Поручик Киже родился из ошибки писаря: не там был поставлен пробел в словосочетании «поручики же». Беда состояла в том, что поручик «фигуры не имел», — беда, разумеется, для государства, ибо поручика не за то было ущучить. То есть, можно было распорядиться сорвать с него погоны, послать его этапом в Сибирь, можно было и повесить ему на плечо орденскую лету, — но плеч-то не было, ног не было, поэтому все сии действия повисали в воздухе, которым, между прочим, люди дышат.
Длящаяся уже второе тысячелетие погоня швейцарской фирмы «Нога» за имуществом государства Российского не принесла фирме никакого удовлетворения. В июне 2001 года попытка наложить арест на истребитель, выставленный Россией на авиасалоне во Франции, завершилась тем, что лётчики попросту угнали уже арестованные самолёты.
Российские власти дали множество объяснений своему нежеланию платить «Ноге». Сперва они просто ссылались на отсутствие денег. Потом, поскольку речь идет о 70 миллионах долларов — такую сумму Кремль тратит ежедневно, наверное, только на тряпки для протирки раззолоченных дверных ручек, — стали объяснять, что заплатить деньги «Ноге» означает обидеть других кредиторов, которым не платят миллиарды. Не платить — так всем поровну. Потом стали напирать на то, что фирмы, которым Россия должна миллиарды, подписали обязательство потерпеть, — а значит уж «Нога»-то тем более должна терпеть. (На самом деле, кто много одолжил, у того много и осталось, именно мелкие кредиторы — самые нуждающиеся).
«Нога», однако, добилась того, что французский суд признал обязанность российского правительства платить и стал арестовывать собственность российского правительства, которая попадала во Францию. И тогда постепенно из груды большевистского новояза выкристаллизовалось одно, самое часто повторяемое и самое элегантное объяснений: у российского государства нет собственности. Корабли принадлежат пароходствам или морским училищам, истребители — конструкторским бюро.
То есть, в деле приватизации госсобственности большевики, как и во всяком деле, за которое они берутся, добились максимума, воплотив в жизнь евангельский завет раздать имение (Мф. 19, 21). Даже президент, как однажды пояснил суд, не является государственным чиновником — он выше этого. Если покопаться в бумагах, то и Кремль, скорее всего, принадлежит какому-нибудь акционерному обществу, и царь-пушка передана, скорее всего, на баланс музея, который сделан совершенно независимым юрлицом.

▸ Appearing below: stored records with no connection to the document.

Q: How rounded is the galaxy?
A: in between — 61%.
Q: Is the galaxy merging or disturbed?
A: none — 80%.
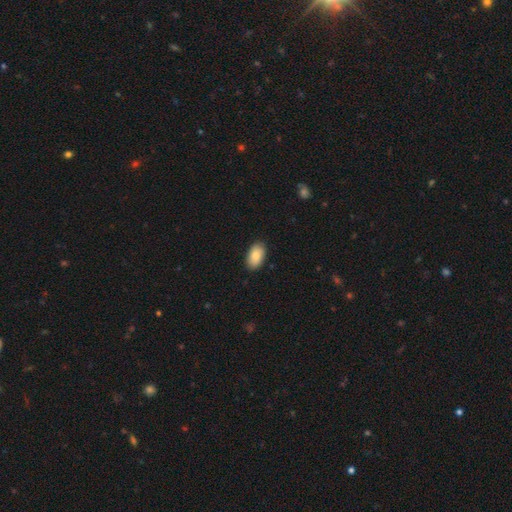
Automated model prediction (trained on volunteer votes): Smooth or featured? Predicted: smooth (p=0.85). How rounded? Predicted: in between (p=0.94). Merging? Predicted: none (p=0.87).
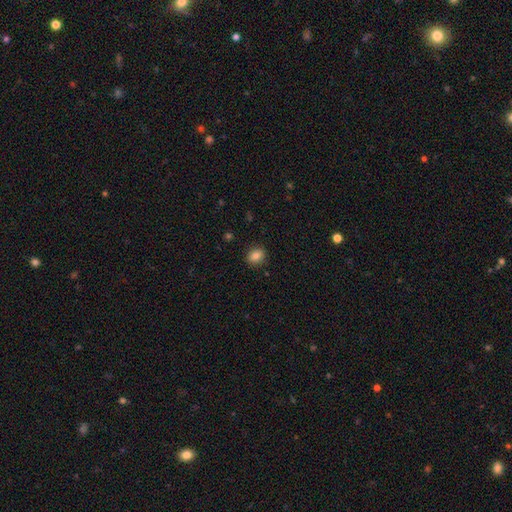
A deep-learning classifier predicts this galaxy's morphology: smooth_or_featured: smooth (p=0.83) [alt: star or artifact p=0.10]
how_rounded: round (p=0.56) [alt: in between p=0.43]
merging: none (p=0.89) [alt: minor disturbance p=0.08]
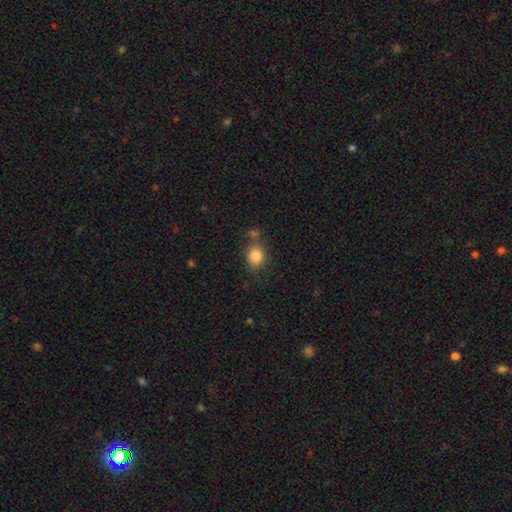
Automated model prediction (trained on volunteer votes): Smooth or featured?
  - smooth: 85% *
  - star or artifact: 10%
  - featured or disk: 6%
How rounded?
  - round: 53% *
  - in between: 46%
  - cigar-shaped: 1%
Merging?
  - none: 72% *
  - minor disturbance: 13%
  - merger: 10%
  - major disturbance: 4%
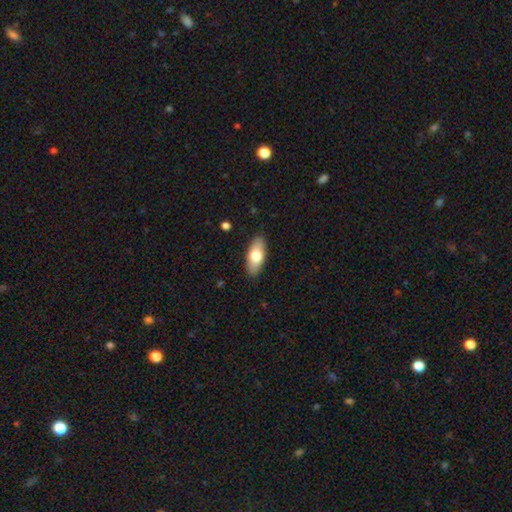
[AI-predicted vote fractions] Morphology: type=smooth (73%); roundness=in between (85%); merging=none (88%).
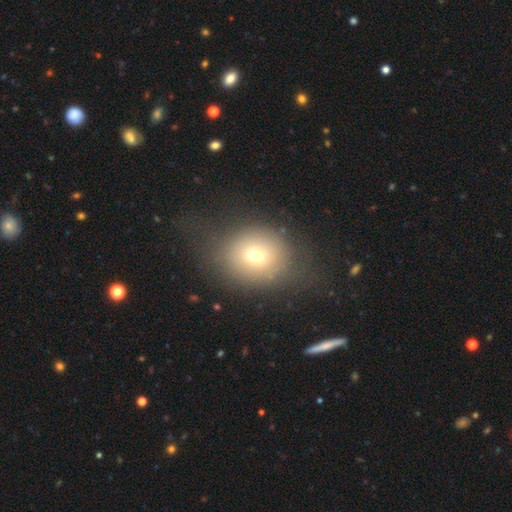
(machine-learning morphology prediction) smooth 67%, featured or disk 19%, star or artifact 14%. Down the decision tree: how rounded — round (66%); merging — none (60%).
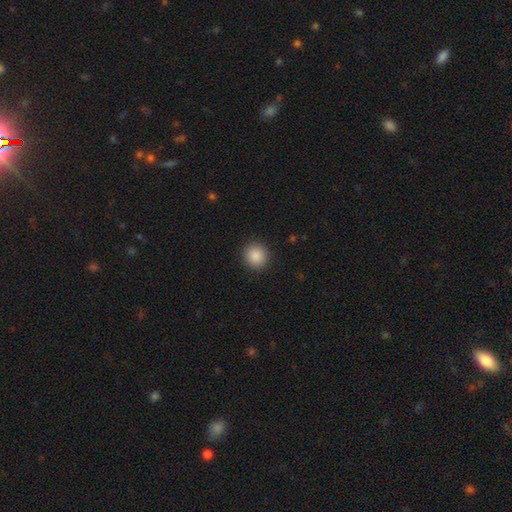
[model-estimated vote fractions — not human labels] Overall: smooth (88%). How rounded: round (90%). Merging: none (92%).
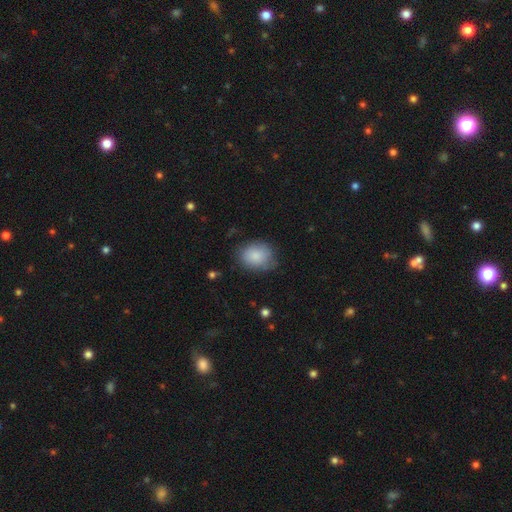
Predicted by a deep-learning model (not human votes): Smooth or featured? Predicted: smooth (p=0.85). How rounded? Predicted: in between (p=0.54). Merging? Predicted: none (p=0.71).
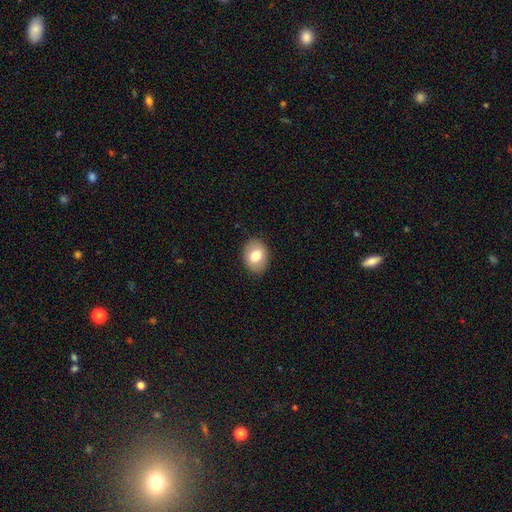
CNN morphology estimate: Smooth or featured: smooth — 77% (featured or disk — 15%)
How rounded: in between — 62% (round — 37%)
Merging: none — 89% (minor disturbance — 8%)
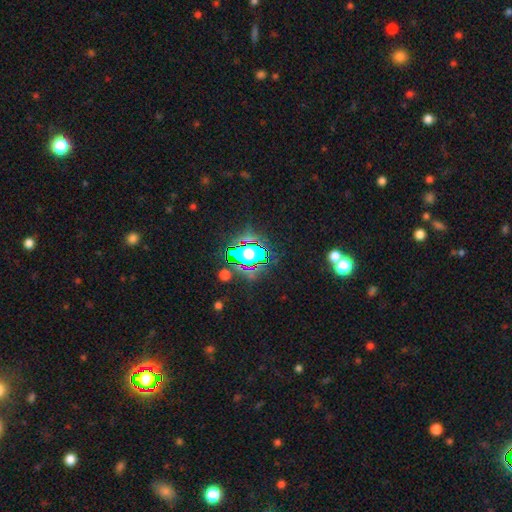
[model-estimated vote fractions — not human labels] Smooth or featured?
  - star or artifact: 81% *
  - smooth: 11%
  - featured or disk: 8%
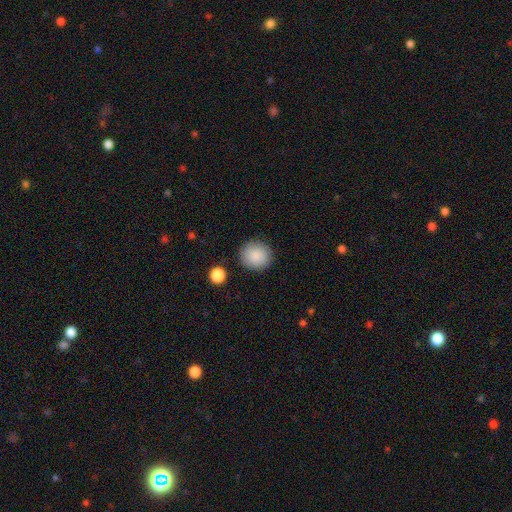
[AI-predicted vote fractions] Q: Smooth or featured?
A: smooth (88%); runner-up: star or artifact (8%)
Q: How rounded?
A: round (89%); runner-up: in between (11%)
Q: Merging?
A: none (88%); runner-up: minor disturbance (8%)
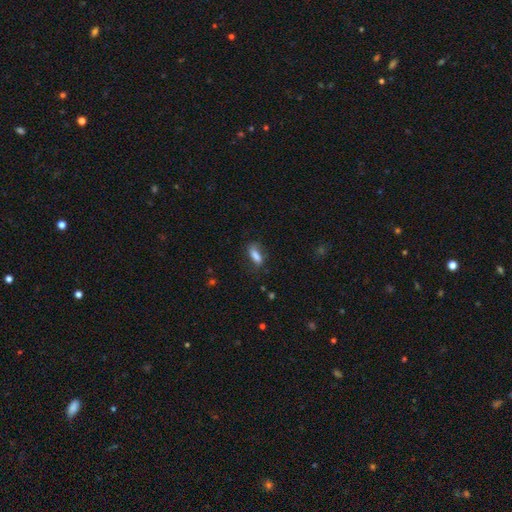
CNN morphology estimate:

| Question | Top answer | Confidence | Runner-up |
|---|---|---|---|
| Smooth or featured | smooth | 79% | featured or disk (12%) |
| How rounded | in between | 62% | cigar-shaped (35%) |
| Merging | none | 66% | minor disturbance (23%) |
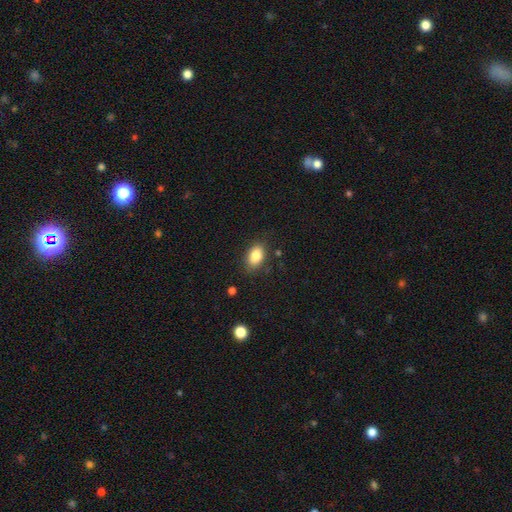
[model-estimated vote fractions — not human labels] Smooth or featured?
  - smooth: 85% *
  - star or artifact: 8%
  - featured or disk: 6%
How rounded?
  - in between: 89% *
  - round: 9%
  - cigar-shaped: 2%
Merging?
  - none: 82% *
  - minor disturbance: 13%
  - major disturbance: 3%
  - merger: 2%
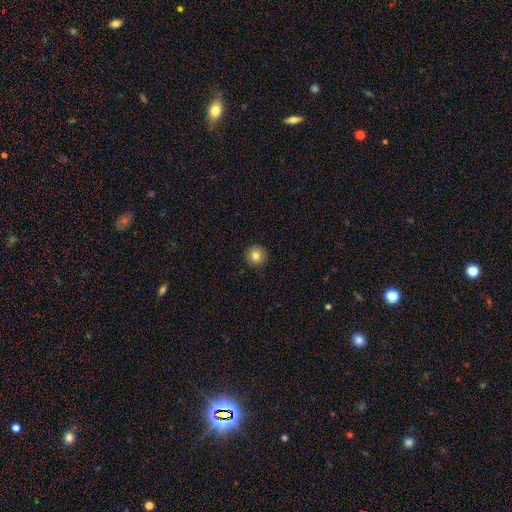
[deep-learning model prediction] Q: Smooth or featured?
A: smooth (82%); runner-up: star or artifact (10%)
Q: How rounded?
A: round (94%); runner-up: in between (5%)
Q: Merging?
A: none (92%); runner-up: minor disturbance (5%)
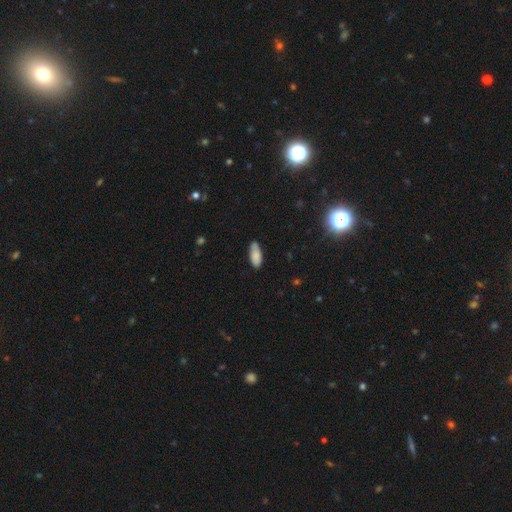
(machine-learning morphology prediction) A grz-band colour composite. It shows a smooth galaxy with no disk features (83%) that is in between round and cigar-shaped (81%). Merging: none (72%).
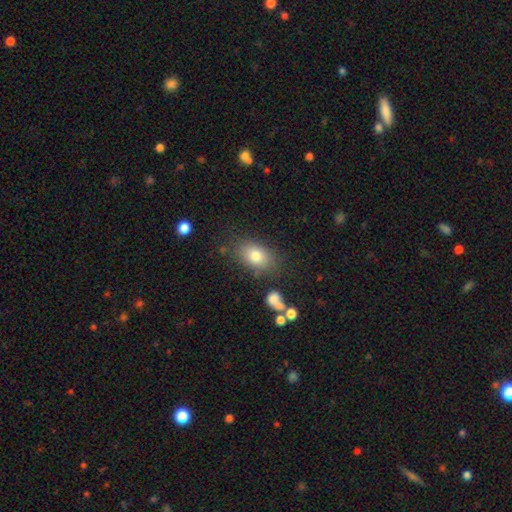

До сих пор все попытки взыскать с российского государства деньги за разбомбленные дома в Чечне заканчивались ничем, потому что в суды вовремя предоставлялась бумажка, что эти дома никто не бомбил, потому что российские лётчики населённые пункты не бомбят никогда и ни за какие деньги. Но если все-таки, неровен час, когда-нибудь какой-нибудь ополоумевший судья, у которого собственный дом разбомбили, возьмёт и постановит, что российское правительство обязано выплатить компенсацию, тут же выяснится, что у российского правительства денег нет. Центробанк — известно, что он независимое совершенно учреждение, и тридцать три миллиарда долларов держит за рубежом, скорее всего, потому что есть проблемы с провозом такого количества купюр через шереметьевскую таможню. Все частное — это вам не Америка, где у правительства есть кое-какое имущество.
Это означает, что России действительно нет — действительно, потому что это неоднократно утверждалось после двадцать пятого одиннадцатого семнадцатого («С Россией кончено», — Максимилиан Волошин). Есть государство Воже, где в небесах двуглавые орлы поют «Союз нерушимый», где на земле злые олигархи и хитрые буржуи держат в своих сундуках все, что имеет мало-мальскую ценность, а под землёй невидимые гномы стерегут золото партии. А правит страной Воже, разумеется, поручик Киже, которого не ущучишь и не зацепишь, который кого хочешь ущучит и так защитит права собственников, человеков и гражданинов, что ничего, кроме прав, на всем обозримом пространстве государства Воже не останется. Вот тогда и сказке конец, а кто уехал — молодец.